A difficulty with flash EEPROM, however, is that it is very slow to erase. Flash EEPROM is erased by applying a high voltage simultaneously to the source terminals of all of the transistors (cells) used in the memory. Because these source terminals are all connected to one another by metallic busing in the array, the entire array must be erased at once. While an electro-mechanical hard disk will typically store information in a first area of the disk and then rewrite that same area of the disk when the information changes, this is not possible with a flash memory array without erasing all of the valid information that remains in the array along with the invalid (dirty) information.
Because of this, a different arrangement is used for erasing dirty sectors of a flash EEPROM array. Such an arrangement is disclosed in detail in U.S. patent application Ser. No. 969,463, entitled Method and Circuitry for A Solid State Memory Disk, S. Wells, filed on even date herewith, and assigned to the assignee of the present invention. First, the entire array is divided into smaller separately erasable blocks so that when a block is erased the amount of valid data which must be reprogrammed is reduced. Typically, the array is composed of a number of silicon chips; and each such chip includes a number of such blocks. Then, when the information at a data entry changes, the changed information is written to a new sector on an available block rather than written over the old data; and the old data is marked dirty. When erasure occurs, all of the valid data in the block to be erased is written to a new block; and then the dirty block is erased and put back into use as a clean block of memory. Because of this involved erasure process, it typically takes as much as two seconds to erase a flash EEPROM array. However, because erasure need not occur with each entry which is rewritten, erasure may be delayed until a block contains a sufficient amount of dirty information that cleanup is feasible. This reduces the number of erasure operations to a minimum and allows erasure to occur in the background when the facilities for controlling the array are not otherwise occupied with reading and writing.
Because erasure takes so long, provision is made for suspending the erasure so that data may be read from a block in a silicon chip being erased. Write operations to the blocks of a chip of the array being erased are not allowed, however, because the circuitry which accomplishes the write operation is occupied with the erase process.

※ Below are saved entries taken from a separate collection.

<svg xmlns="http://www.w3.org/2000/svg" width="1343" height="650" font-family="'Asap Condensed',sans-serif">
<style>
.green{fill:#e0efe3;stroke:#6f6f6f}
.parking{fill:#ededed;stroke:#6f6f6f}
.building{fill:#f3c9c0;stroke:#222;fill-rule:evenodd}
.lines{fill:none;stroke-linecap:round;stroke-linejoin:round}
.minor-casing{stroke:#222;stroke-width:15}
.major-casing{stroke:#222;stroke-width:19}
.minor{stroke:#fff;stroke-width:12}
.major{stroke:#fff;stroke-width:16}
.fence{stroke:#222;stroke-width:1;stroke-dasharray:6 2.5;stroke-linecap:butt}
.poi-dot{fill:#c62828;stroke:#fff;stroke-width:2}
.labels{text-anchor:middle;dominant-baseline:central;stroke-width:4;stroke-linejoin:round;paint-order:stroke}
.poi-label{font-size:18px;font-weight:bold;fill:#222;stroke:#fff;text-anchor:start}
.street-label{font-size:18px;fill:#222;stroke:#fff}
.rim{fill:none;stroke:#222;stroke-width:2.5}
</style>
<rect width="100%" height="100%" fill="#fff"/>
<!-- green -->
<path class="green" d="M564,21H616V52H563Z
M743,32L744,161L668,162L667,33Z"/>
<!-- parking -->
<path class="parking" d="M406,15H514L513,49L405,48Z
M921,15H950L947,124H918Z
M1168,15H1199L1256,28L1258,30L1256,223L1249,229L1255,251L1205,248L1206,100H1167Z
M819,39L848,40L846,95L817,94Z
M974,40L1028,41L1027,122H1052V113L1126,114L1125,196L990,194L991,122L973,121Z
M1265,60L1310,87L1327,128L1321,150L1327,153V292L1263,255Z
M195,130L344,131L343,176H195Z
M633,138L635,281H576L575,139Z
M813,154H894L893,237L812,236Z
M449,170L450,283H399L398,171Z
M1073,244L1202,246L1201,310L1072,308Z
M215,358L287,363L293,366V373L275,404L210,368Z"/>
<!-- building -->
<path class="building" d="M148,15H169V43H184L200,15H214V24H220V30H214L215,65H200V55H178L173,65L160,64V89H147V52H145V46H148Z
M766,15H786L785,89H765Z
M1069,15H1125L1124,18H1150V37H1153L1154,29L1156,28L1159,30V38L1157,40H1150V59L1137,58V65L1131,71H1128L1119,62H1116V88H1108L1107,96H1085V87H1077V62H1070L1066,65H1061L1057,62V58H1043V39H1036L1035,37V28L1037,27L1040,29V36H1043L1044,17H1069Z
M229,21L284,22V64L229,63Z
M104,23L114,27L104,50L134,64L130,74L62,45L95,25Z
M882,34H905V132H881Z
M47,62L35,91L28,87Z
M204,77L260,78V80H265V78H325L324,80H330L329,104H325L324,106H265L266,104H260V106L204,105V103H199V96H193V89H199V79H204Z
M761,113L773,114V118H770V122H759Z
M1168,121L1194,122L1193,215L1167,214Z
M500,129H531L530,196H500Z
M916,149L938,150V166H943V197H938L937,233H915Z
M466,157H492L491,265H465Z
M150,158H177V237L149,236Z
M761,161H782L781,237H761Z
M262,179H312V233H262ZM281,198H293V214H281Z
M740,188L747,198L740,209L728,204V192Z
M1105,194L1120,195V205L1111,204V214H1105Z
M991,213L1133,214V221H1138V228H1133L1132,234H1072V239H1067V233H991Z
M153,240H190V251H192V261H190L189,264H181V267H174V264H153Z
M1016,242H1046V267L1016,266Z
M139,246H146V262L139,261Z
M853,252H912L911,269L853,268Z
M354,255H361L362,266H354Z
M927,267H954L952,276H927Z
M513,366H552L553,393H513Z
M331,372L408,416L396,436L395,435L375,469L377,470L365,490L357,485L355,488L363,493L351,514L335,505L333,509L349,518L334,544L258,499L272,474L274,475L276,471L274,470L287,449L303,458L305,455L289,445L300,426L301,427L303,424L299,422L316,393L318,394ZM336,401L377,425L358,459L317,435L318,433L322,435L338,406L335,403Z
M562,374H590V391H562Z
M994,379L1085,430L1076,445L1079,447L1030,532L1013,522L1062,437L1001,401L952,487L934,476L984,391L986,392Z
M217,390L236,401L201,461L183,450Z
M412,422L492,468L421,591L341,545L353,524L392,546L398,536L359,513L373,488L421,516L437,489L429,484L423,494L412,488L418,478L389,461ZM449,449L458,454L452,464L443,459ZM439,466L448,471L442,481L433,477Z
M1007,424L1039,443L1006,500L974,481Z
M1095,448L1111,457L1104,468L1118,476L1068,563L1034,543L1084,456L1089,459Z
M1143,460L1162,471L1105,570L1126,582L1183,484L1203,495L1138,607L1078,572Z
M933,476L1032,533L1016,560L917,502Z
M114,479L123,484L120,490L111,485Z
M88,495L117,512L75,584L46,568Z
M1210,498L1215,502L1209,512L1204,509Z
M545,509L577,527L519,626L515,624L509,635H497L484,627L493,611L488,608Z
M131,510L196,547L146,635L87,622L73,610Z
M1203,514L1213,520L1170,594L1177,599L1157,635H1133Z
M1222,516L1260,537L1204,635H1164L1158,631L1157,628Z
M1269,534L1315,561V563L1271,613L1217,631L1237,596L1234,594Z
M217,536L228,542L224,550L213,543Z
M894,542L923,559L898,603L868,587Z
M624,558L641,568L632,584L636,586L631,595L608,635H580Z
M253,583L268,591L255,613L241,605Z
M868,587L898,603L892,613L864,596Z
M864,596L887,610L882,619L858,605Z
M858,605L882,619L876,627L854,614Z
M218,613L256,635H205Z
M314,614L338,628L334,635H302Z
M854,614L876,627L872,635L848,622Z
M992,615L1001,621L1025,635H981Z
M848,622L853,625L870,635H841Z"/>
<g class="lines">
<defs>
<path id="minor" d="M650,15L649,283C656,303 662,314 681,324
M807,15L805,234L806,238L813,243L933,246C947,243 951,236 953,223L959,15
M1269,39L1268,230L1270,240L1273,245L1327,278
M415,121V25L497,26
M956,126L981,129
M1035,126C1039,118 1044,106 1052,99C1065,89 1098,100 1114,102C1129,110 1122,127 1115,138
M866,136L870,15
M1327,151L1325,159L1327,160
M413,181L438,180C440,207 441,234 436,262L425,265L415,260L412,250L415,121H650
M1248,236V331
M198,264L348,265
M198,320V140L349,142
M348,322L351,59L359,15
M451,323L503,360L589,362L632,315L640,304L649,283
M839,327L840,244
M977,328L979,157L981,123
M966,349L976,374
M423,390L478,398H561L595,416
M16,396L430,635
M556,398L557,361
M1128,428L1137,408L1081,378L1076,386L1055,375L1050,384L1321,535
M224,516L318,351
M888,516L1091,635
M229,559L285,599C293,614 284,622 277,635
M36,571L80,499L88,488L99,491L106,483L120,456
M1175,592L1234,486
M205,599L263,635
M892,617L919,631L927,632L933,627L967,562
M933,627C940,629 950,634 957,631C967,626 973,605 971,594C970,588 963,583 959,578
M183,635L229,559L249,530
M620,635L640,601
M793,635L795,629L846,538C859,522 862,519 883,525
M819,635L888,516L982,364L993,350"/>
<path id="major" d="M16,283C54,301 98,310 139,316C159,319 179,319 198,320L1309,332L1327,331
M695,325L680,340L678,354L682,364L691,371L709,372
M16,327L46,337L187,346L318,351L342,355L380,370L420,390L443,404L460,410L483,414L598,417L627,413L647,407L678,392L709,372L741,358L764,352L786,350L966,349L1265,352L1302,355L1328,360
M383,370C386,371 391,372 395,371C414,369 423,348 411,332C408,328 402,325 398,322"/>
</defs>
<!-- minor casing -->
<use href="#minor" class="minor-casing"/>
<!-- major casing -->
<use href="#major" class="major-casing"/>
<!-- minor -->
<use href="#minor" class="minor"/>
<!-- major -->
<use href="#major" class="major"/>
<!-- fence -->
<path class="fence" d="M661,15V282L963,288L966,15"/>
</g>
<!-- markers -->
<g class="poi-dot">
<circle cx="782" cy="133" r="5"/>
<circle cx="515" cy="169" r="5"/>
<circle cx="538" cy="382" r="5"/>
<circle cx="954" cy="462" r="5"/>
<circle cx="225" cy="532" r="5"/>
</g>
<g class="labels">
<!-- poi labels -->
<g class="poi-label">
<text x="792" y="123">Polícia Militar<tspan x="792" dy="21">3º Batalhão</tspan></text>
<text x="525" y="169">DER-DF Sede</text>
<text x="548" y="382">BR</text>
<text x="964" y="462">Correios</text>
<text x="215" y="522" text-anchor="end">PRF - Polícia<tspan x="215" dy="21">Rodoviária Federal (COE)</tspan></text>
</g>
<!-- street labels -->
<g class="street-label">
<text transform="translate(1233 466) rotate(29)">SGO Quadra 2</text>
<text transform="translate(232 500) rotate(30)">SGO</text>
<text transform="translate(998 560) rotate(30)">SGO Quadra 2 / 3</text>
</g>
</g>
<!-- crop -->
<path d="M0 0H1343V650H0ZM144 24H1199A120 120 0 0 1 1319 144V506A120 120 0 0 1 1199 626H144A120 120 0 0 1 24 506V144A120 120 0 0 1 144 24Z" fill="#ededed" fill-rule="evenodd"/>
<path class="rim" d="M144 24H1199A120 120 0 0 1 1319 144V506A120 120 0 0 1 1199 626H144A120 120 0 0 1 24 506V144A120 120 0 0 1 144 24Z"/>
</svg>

It is however, possible to write changed data to blocks on chips other than the chip containing the block being erased. The arrangement for writing simply finds unused space in the array and writes to that space. This is possible because the addressing scheme used treats the address as a logical address and records that logical address along with the physical address in a lookup table in random access memory associated with the control circuitry. The writing of data requires, however, that when updated data is rewritten to a new physical address, the lookup table entry be updated and the old entry in flash memory be marked as invalid (dirty). The old entry must be so marked because the RAM lookup table is destroyed when power is removed, and the entries in the flash EEPROM memory are reviewed to provide the data to reconstruct the lookup table each time power is applied. Normally, this causes no problem. However, if data being changed is stored in a block on a chip which is presently being erased, then the data cannot be marked as invalid during the erase process (even during a suspend) as this requires a write operation to a chip being erased. Consequently, the marking cannot be accomplished until the erase process has been completed.
If power is removed during this period, two entries will exist on power up without a method of distinguishing which is valid and which is invalid.